EXERCISE DIRECTIONS:
Each entry should be set down exactly as written, except for any picture it holds.

◇ ◇ ◇ ◇ ◇ ◇ ◇

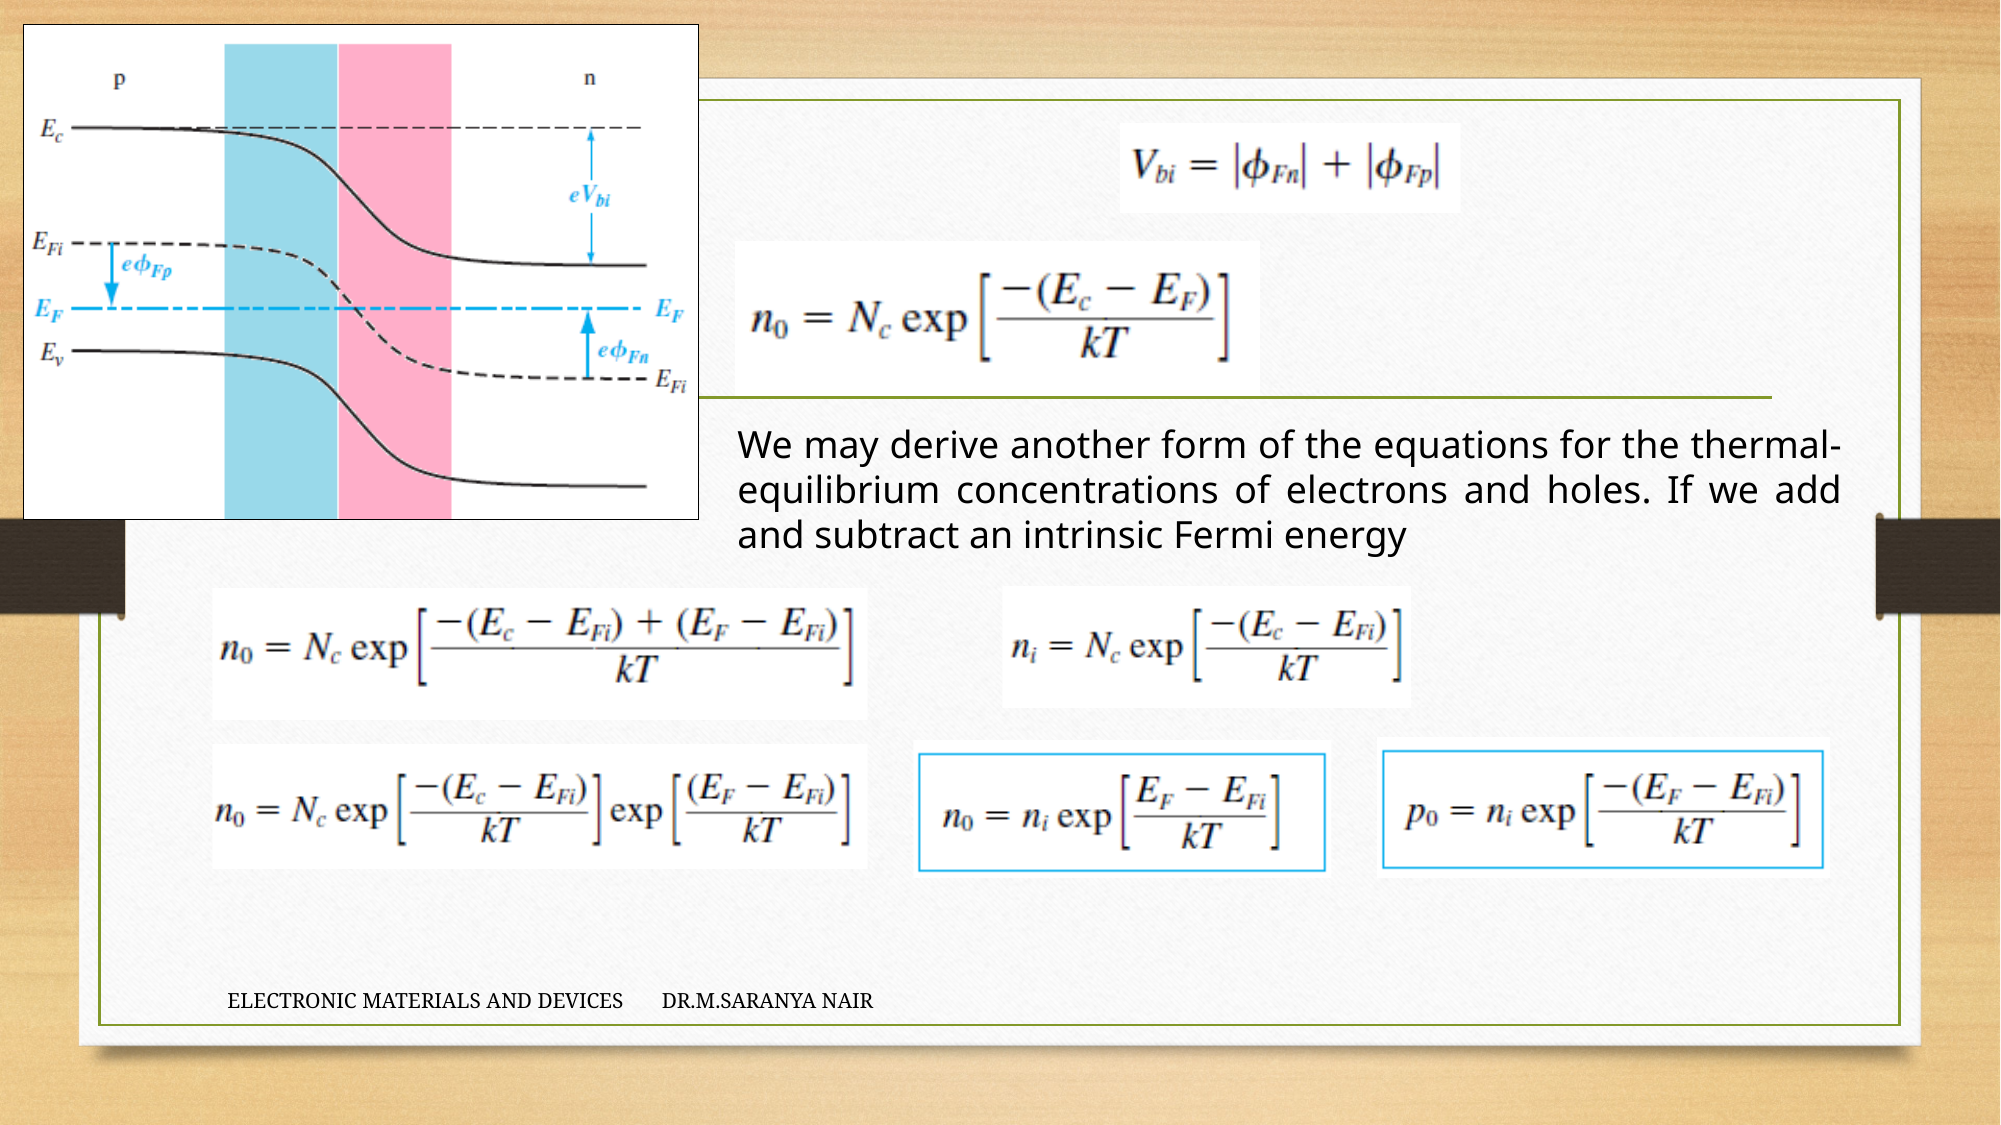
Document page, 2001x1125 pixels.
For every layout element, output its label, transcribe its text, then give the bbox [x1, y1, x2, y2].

footer ELECTRONIC MATERIALS AND DEVICES DR.M.SARANYA NAIR [212, 979, 1411, 1025]
text_box We may derive another form of the equations for the thermal-equilibrium concentrations of electrons and holes. If we add and subtract an intrinsic Fermi energy [722, 413, 1858, 563]
picture [0, 0, 2001, 1125]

◇ ◇ ◇ ◇ ◇ ◇ ◇

ANSWER BOX:
Document page, 2001x1125 pixels.
For every layout element, output its label, transcribe its text, then give the bbox [x1, y1, x2, y2].

footer ELECTRONIC MATERIALS AND DEVICES DR.M.SARANYA NAIR [212, 979, 1411, 1025]
text_box We may derive another form of the equations for the thermal-equilibrium concentrations of electrons and holes. If we add and subtract an intrinsic Fermi energy [722, 413, 1858, 563]
picture [0, 0, 2001, 1125]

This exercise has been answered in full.